§ Description of the task
Keep the images out while you set down the data exactly.

----- Record extracts -----

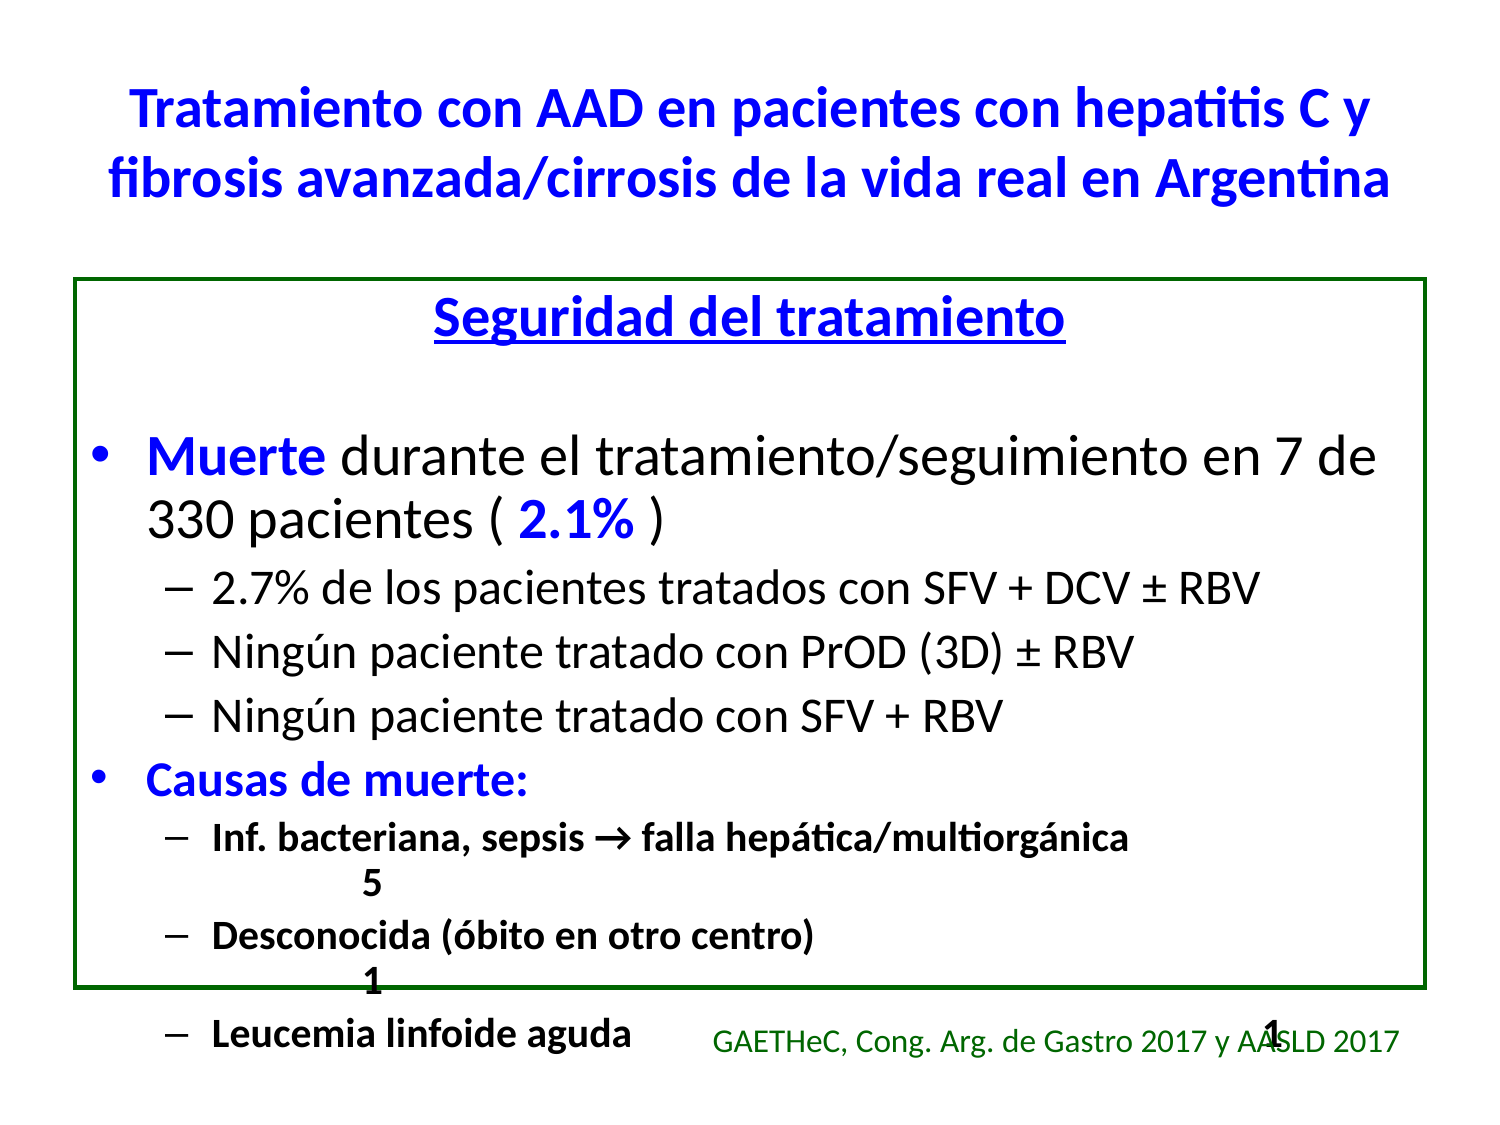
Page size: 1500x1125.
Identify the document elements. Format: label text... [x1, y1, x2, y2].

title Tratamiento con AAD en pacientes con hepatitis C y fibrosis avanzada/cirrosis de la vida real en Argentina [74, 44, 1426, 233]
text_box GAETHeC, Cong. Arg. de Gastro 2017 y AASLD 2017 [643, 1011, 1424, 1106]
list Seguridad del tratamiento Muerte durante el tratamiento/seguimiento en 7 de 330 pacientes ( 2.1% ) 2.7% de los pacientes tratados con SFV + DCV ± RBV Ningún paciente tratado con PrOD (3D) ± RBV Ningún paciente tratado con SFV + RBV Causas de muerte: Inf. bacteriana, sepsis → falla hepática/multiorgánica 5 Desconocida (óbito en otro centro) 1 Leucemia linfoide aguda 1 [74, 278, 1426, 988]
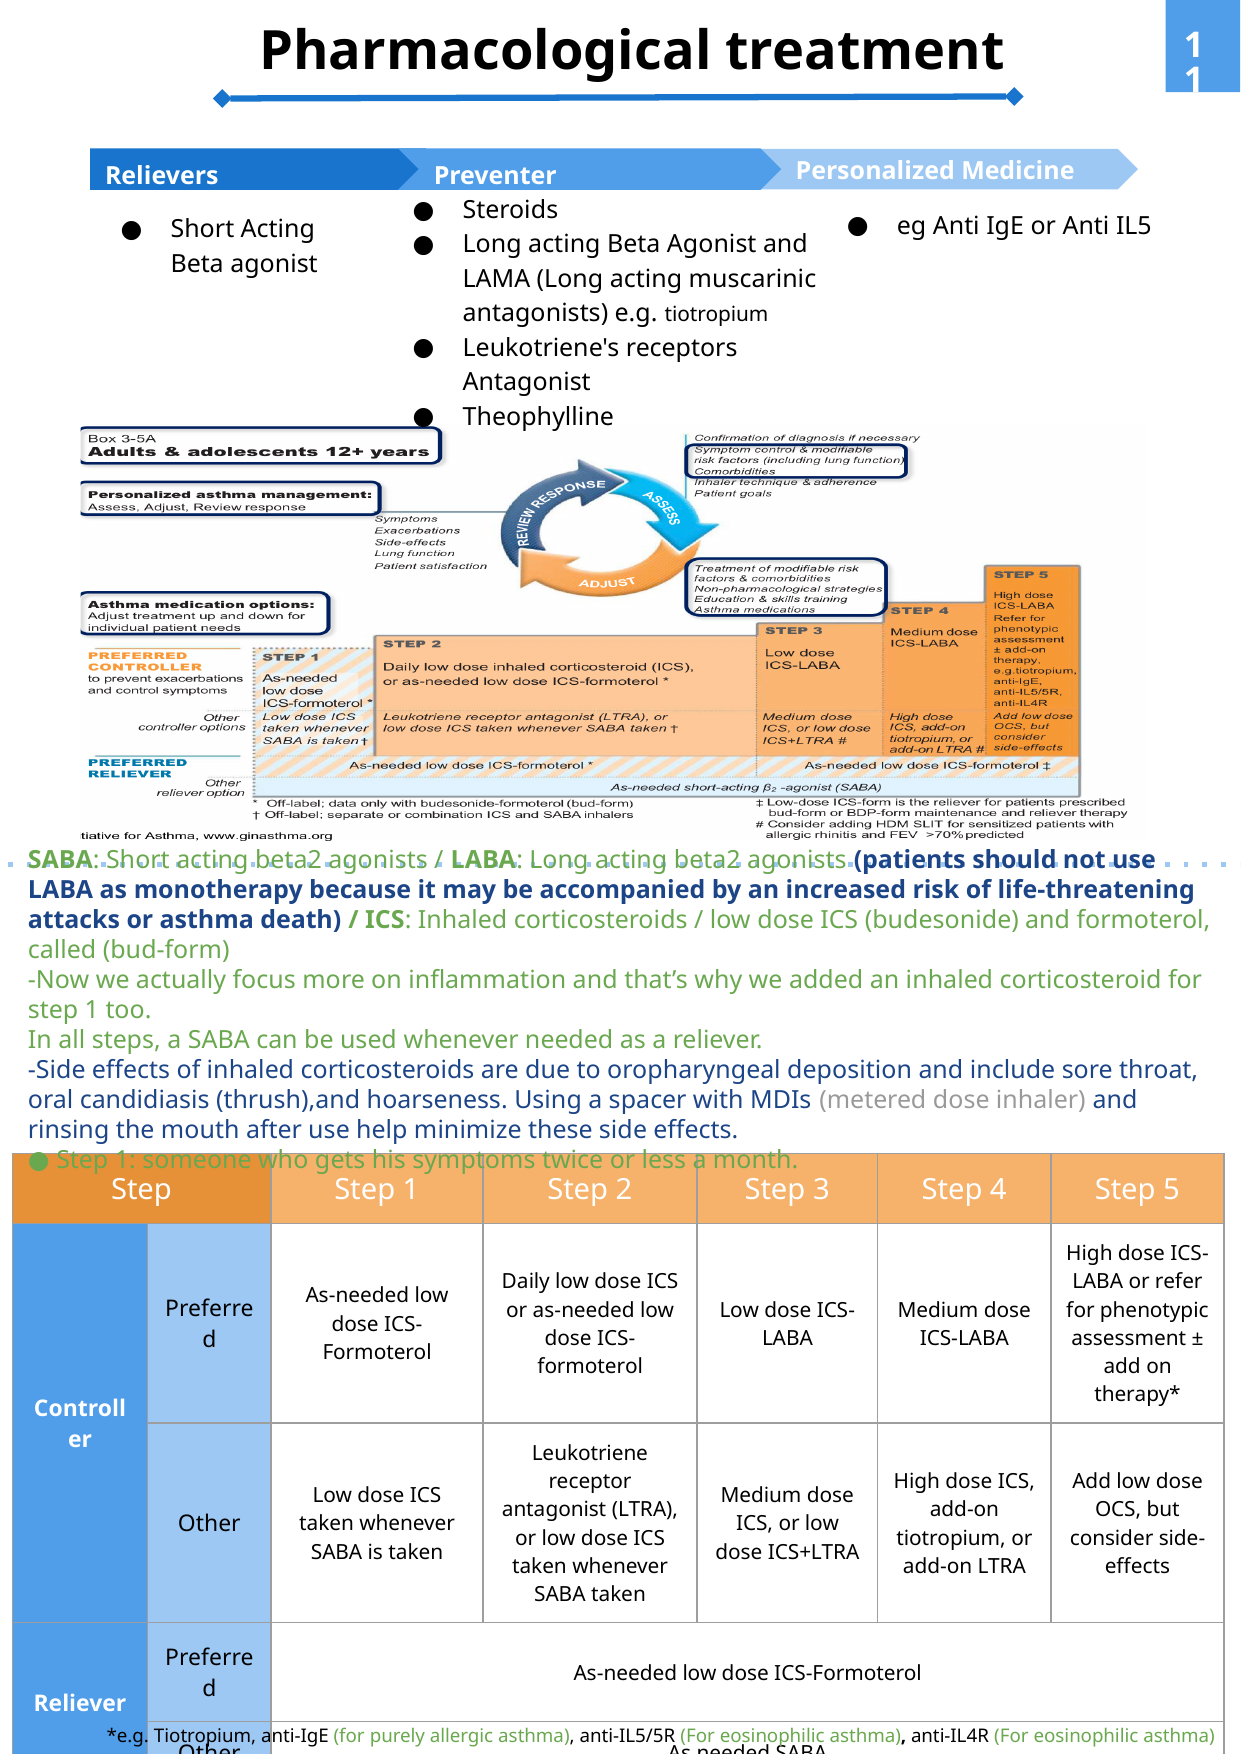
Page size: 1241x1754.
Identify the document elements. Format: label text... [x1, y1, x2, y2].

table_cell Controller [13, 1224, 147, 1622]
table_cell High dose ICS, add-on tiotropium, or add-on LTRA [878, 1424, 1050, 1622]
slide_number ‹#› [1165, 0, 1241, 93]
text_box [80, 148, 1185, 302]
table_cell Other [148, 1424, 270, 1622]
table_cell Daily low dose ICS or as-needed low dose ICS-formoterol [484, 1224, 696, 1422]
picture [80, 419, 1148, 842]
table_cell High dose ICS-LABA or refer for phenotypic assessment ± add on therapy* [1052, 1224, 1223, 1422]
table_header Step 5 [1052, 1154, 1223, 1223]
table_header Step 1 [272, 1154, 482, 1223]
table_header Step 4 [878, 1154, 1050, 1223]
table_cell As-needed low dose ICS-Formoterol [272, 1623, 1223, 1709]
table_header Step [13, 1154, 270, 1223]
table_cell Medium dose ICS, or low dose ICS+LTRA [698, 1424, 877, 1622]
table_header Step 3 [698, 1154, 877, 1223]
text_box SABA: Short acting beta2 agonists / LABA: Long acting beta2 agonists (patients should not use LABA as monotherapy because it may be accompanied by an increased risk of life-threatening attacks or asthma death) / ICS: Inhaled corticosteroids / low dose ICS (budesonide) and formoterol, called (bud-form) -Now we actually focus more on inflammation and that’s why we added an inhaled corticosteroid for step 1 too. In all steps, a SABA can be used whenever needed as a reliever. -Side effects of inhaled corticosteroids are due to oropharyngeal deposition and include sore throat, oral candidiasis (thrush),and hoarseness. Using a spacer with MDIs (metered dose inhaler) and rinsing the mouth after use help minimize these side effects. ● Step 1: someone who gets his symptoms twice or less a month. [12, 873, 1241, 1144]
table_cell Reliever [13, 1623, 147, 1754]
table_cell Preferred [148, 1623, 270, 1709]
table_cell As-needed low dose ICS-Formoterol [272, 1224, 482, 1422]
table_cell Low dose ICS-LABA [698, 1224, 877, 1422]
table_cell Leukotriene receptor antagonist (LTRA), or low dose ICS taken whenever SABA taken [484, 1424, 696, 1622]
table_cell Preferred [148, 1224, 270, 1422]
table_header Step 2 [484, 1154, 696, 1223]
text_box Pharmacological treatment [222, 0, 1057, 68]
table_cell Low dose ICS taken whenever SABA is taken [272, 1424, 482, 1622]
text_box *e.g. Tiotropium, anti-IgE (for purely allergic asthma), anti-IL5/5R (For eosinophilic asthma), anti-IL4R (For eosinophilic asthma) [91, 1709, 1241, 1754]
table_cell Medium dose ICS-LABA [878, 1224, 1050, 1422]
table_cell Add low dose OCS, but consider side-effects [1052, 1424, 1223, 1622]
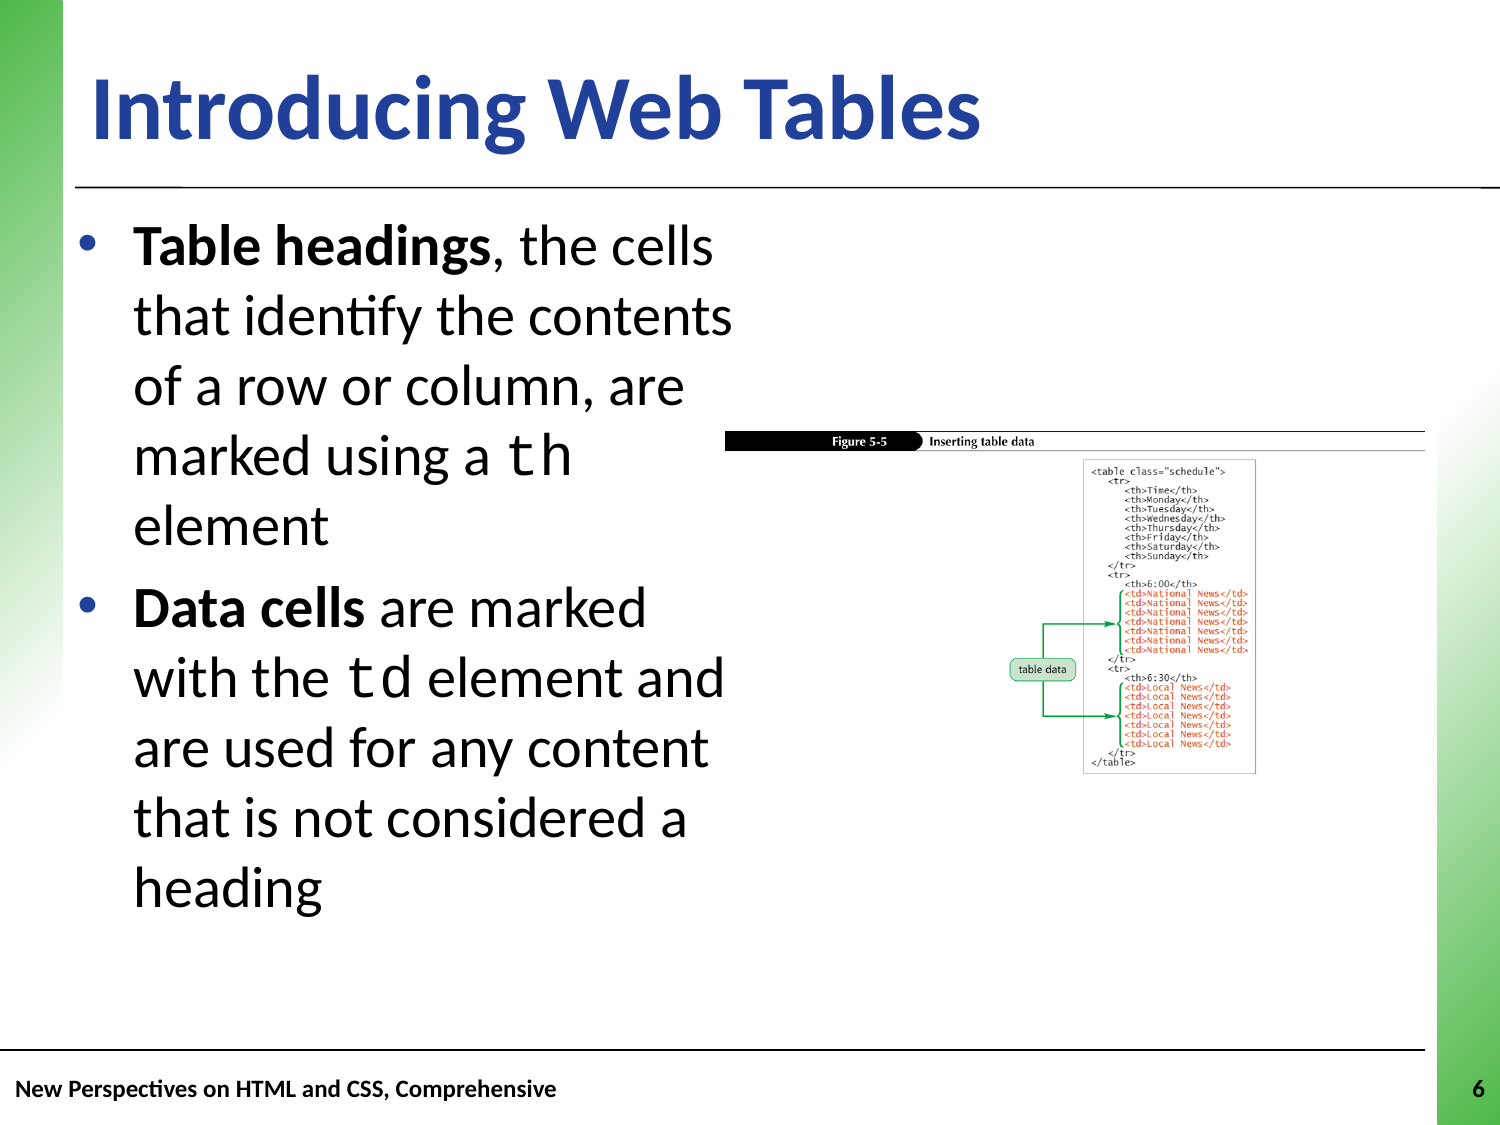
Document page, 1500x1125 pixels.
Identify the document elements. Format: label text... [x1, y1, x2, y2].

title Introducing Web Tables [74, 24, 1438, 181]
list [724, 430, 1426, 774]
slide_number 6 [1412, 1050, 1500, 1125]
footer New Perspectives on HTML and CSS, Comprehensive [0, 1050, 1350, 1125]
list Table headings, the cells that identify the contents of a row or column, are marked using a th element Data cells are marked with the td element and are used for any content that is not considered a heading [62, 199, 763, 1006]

-----

§ Exercise answer
Page size: 1500x1125.
Identify the document elements. Format: label text... [x1, y1, x2, y2].

title Tratamiento con AAD en pacientes con hepatitis C y fibrosis avanzada/cirrosis de la vida real en Argentina [74, 44, 1426, 233]
text_box GAETHeC, Cong. Arg. de Gastro 2017 y AASLD 2017 [643, 1011, 1424, 1106]
list Seguridad del tratamiento Muerte durante el tratamiento/seguimiento en 7 de 330 pacientes ( 2.1% ) 2.7% de los pacientes tratados con SFV + DCV ± RBV Ningún paciente tratado con PrOD (3D) ± RBV Ningún paciente tratado con SFV + RBV Causas de muerte: Inf. bacteriana, sepsis → falla hepática/multiorgánica 5 Desconocida (óbito en otro centro) 1 Leucemia linfoide aguda 1 [74, 278, 1426, 988]
Page size: 1241x1754.
Identify the document elements. Format: label text... [x1, y1, x2, y2].

table_cell Controller [13, 1224, 147, 1622]
table_cell High dose ICS, add-on tiotropium, or add-on LTRA [878, 1424, 1050, 1622]
slide_number ‹#› [1165, 0, 1241, 93]
text_box [80, 148, 1185, 302]
table_cell Other [148, 1424, 270, 1622]
table_cell Daily low dose ICS or as-needed low dose ICS-formoterol [484, 1224, 696, 1422]
picture [80, 419, 1148, 842]
table_cell High dose ICS-LABA or refer for phenotypic assessment ± add on therapy* [1052, 1224, 1223, 1422]
table_header Step 5 [1052, 1154, 1223, 1223]
table_header Step 1 [272, 1154, 482, 1223]
table_header Step 4 [878, 1154, 1050, 1223]
table_cell As-needed low dose ICS-Formoterol [272, 1623, 1223, 1709]
table_header Step [13, 1154, 270, 1223]
table_cell Medium dose ICS, or low dose ICS+LTRA [698, 1424, 877, 1622]
table_header Step 3 [698, 1154, 877, 1223]
text_box SABA: Short acting beta2 agonists / LABA: Long acting beta2 agonists (patients should not use LABA as monotherapy because it may be accompanied by an increased risk of life-threatening attacks or asthma death) / ICS: Inhaled corticosteroids / low dose ICS (budesonide) and formoterol, called (bud-form) -Now we actually focus more on inflammation and that’s why we added an inhaled corticosteroid for step 1 too. In all steps, a SABA can be used whenever needed as a reliever. -Side effects of inhaled corticosteroids are due to oropharyngeal deposition and include sore throat, oral candidiasis (thrush),and hoarseness. Using a spacer with MDIs (metered dose inhaler) and rinsing the mouth after use help minimize these side effects. ● Step 1: someone who gets his symptoms twice or less a month. [12, 873, 1241, 1144]
table_cell Reliever [13, 1623, 147, 1754]
table_cell Preferred [148, 1623, 270, 1709]
table_cell As-needed low dose ICS-Formoterol [272, 1224, 482, 1422]
table_cell Low dose ICS-LABA [698, 1224, 877, 1422]
table_cell Leukotriene receptor antagonist (LTRA), or low dose ICS taken whenever SABA taken [484, 1424, 696, 1622]
table_cell Preferred [148, 1224, 270, 1422]
table_header Step 2 [484, 1154, 696, 1223]
text_box Pharmacological treatment [222, 0, 1057, 68]
table_cell Low dose ICS taken whenever SABA is taken [272, 1424, 482, 1622]
text_box *e.g. Tiotropium, anti-IgE (for purely allergic asthma), anti-IL5/5R (For eosinophilic asthma), anti-IL4R (For eosinophilic asthma) [91, 1709, 1241, 1754]
table_cell Medium dose ICS-LABA [878, 1224, 1050, 1422]
table_cell Add low dose OCS, but consider side-effects [1052, 1424, 1223, 1622]
Document page, 1500x1125 pixels.
Identify the document elements. Format: label text... [x1, y1, x2, y2].

title Introducing Web Tables [74, 24, 1438, 181]
list [724, 430, 1426, 774]
slide_number 6 [1412, 1050, 1500, 1125]
footer New Perspectives on HTML and CSS, Comprehensive [0, 1050, 1350, 1125]
list Table headings, the cells that identify the contents of a row or column, are marked using a th element Data cells are marked with the td element and are used for any content that is not considered a heading [62, 199, 763, 1006]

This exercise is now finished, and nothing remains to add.